Public Has Little Direct Access to Revisions Made to Supreme Court Decisions

What is the law of the land? It’s harder for the public to find out than it should be. and its partners have pushed hard against secret interpretations of the law, calling for Office of Legal Counsel memos, significant FISA court opinions, and more to be made available to the public.  An upcoming Harvard Law Review article by Richard J. Lazarus shows that the Supreme Court plays its own role in obscuring the law from the public, detailing how many Supreme Court opinions have been edited and altered after they were issued, largely outside public view. 

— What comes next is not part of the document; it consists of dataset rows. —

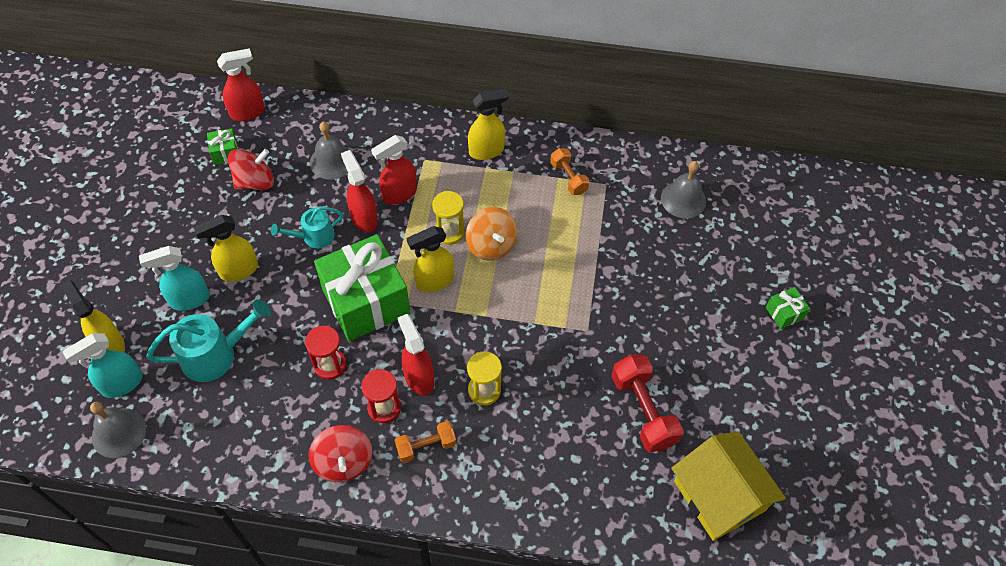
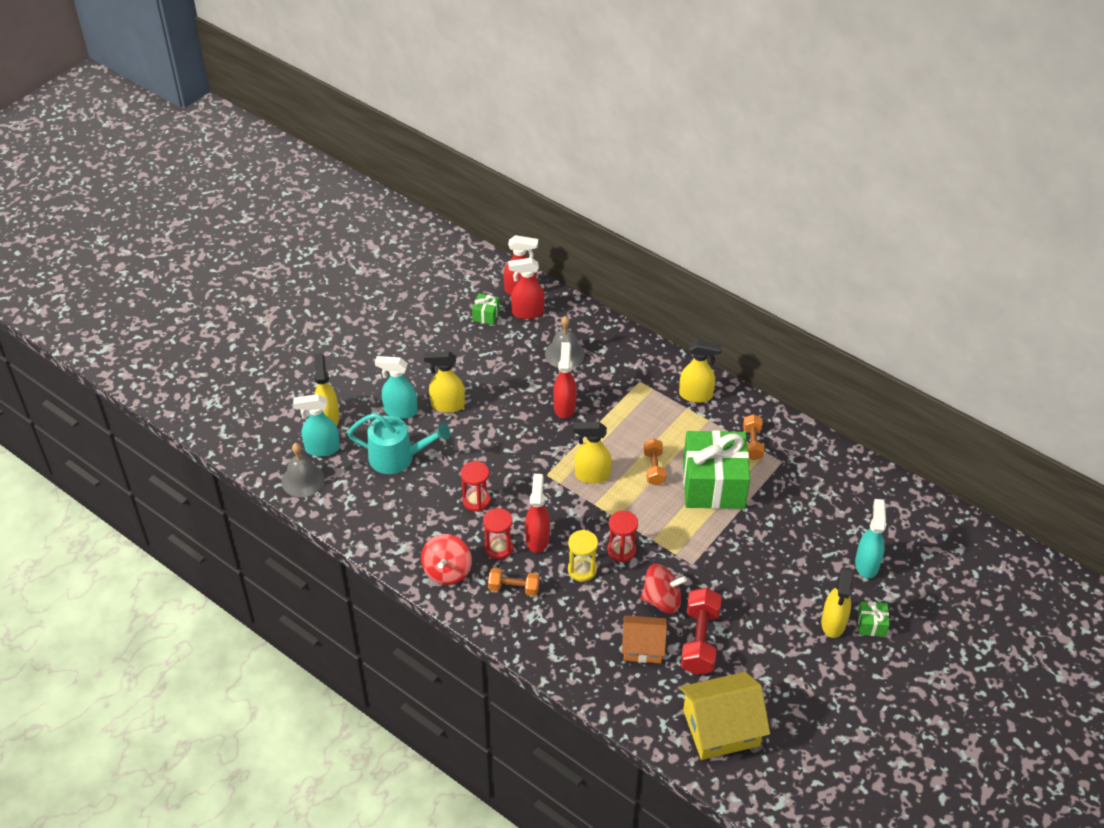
camera: 30 degrees right, 10 degrees down
red spinning top [228,149,274,190] -> red spinning top moved to [641,564,687,614]
turquoise watering can [271,206,343,248] -> none
green gift [314,234,411,341] -> green gift moved to [683,430,750,509]
red spray bottle [371,135,417,204] -> red spray bottle moved to [508,258,545,319]
yellow hourglass [432,191,465,245] -> none
orange spinning top [466,207,517,261] -> orange dumbbell [644,438,666,486]
grey bell [661,161,706,218] -> none
yellow house [671,432,786,541] -> yellow house turned 75 degrees clockwise [680,672,770,760]
none -> red hourglass [607,511,638,562]
none -> orange house [622,615,667,663]
none -> yellow spray bottle [821,567,852,638]
none -> turquoise spray bottle [855,499,886,579]

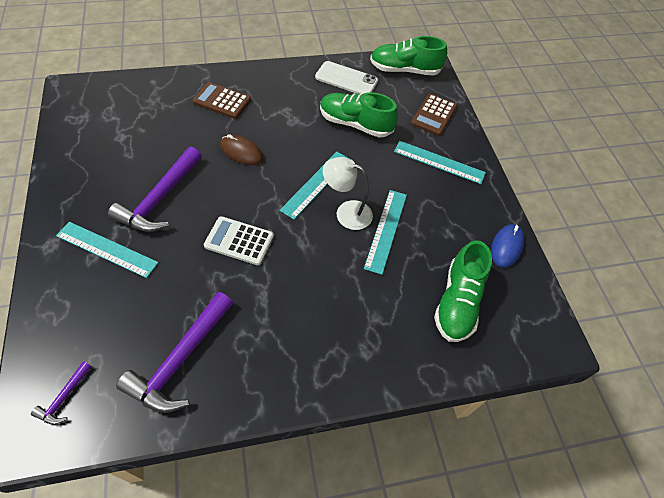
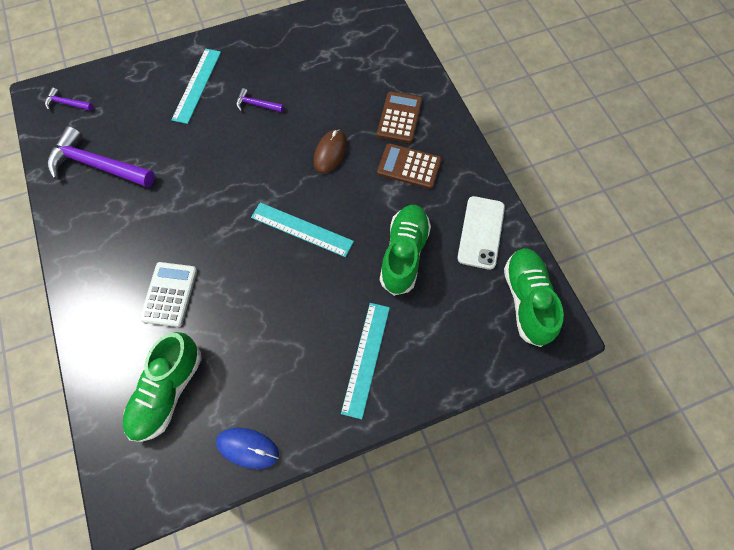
camera: 85 degrees right, 10 degrees up
purple hammer [108,147,202,232] -> purple hammer [236,88,284,112], size x0.47
white calculator [204,216,274,265] -> white calculator moved to [140,262,197,327]
white lamp [323,157,373,230] -> none
turquoise ruler [364,190,407,275] -> none
brown calculator [411,94,457,136] -> brown calculator moved to [377,143,441,189]
green shoe [434,240,492,342] -> green shoe turned 75 degrees counterclockwise [123,332,202,442]

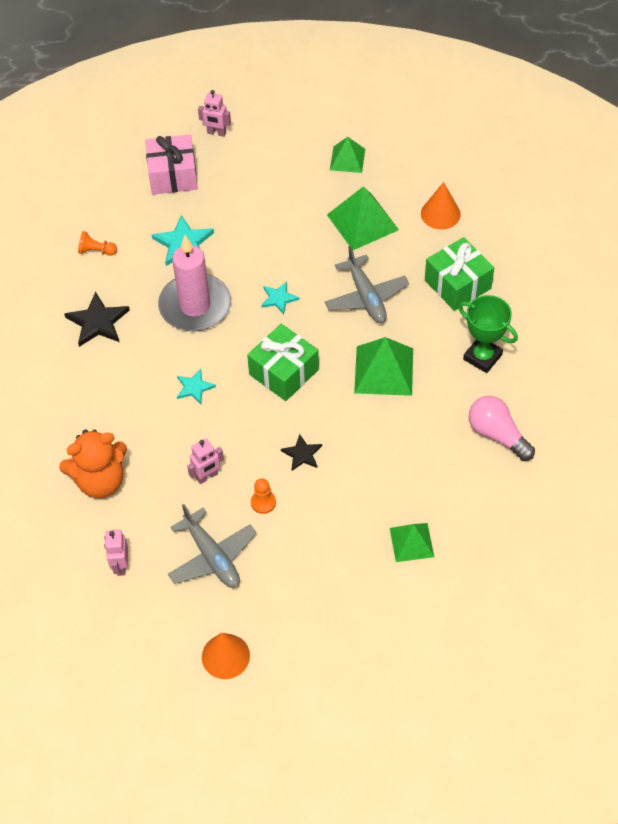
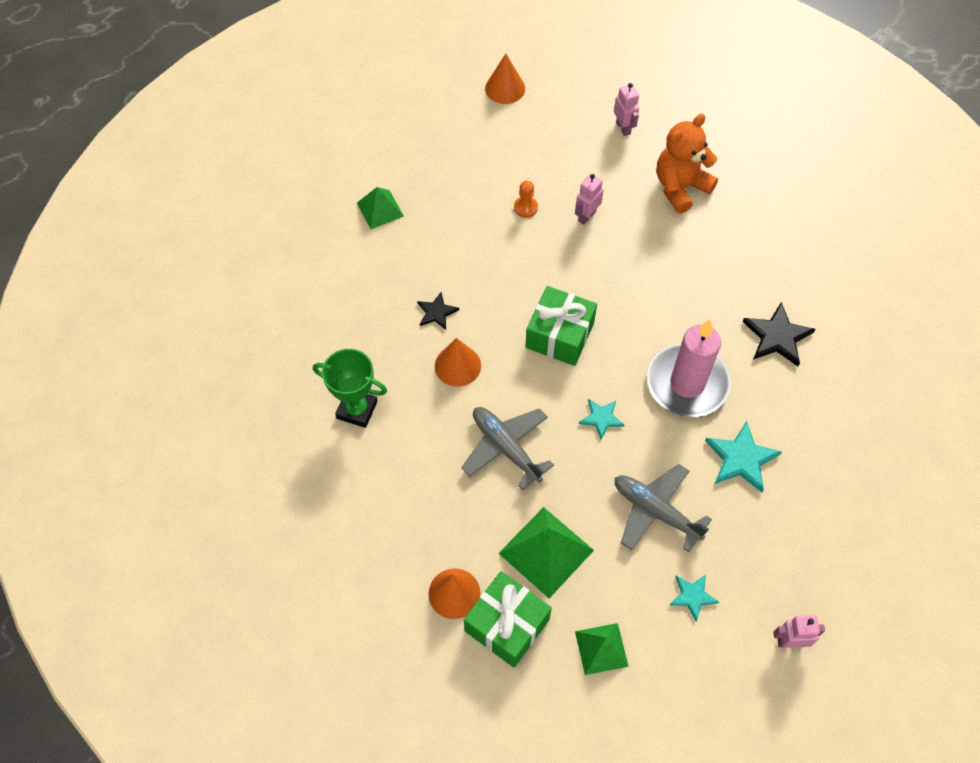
camera: 160 degrees right, 5 degrees up
orange pawn [78,231,117,256] -> none
pink gift [145,135,198,195] -> none
grey plane [168,504,257,588] -> grey plane moved to [615,464,712,552]
turquoise star [177,369,216,404] -> turquoise star moved to [670,575,719,622]
black star [281,434,322,471] -> black star moved to [417,292,459,330]
green pyramid [354,337,413,396] -> orange cone [435,338,481,387]
green gift [425,237,494,311] -> green gift moved to [464,571,552,668]
pink light bulb [469,396,535,461] -> none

Some of these edits, Lazarus shows, make significant changes to legal reasoning while others correct factual errors frequently made under the Court’s short deadlines.  The road to a final opinion published in the United States Reports is years long and further obscured by the Court’s refusal to make freely available its comprehensive list of edits made to opinions after the fact. While the Court does share the “change pages” with four legal publishers, it denied a request from The New York Times to see them. As Adam Liptak notes in the Times’ article, “The only way the public can identify most changes is by painstaking comparison of early versions of decisions to ones published years later.” Liptak points out that even the final, authoritative versions get buried in the shuffle—the Supreme Court’s own website sometimes posts outdated versions of opinions, while private publishers like Lexis may hold the edited version – for which they charge.

Lazarus makes several recommendations in his examination the Court’s secretive practice, carefully considering the Justices’ need to correct errors both factual and otherwise.  He suggests the Court mirror the practices of the other branches of US government: “The Court should provide after-the-fact public notice of any revisions made, just as Congress does in revising its legislation and federal agencies do in correcting errors in regulations.” Every branch of the government makes mistakes and sometimes must revise its decisions. The Supreme Court should follow the example of federal agencies and Congress and make its corrections freely available to the public.

Computer coding has accomplished what the Court has refused to do. David Zvenyach is  using computer code and Twitter to notify the public of changes to opinions. Zvenyach's application crawls new court opinions posted on the Supreme Court's website. The application triggers a Tweet on @SCOTUS_servo when it detects a change. 

This new tool does not absolve the Court of its responsibility; the public needs clear and public access to its laws and their interpretations. Denying the public access to a current accounting of changes made to opinions while providing access to others who use the information for profit is an unacceptable obstruction of the public’s right to know.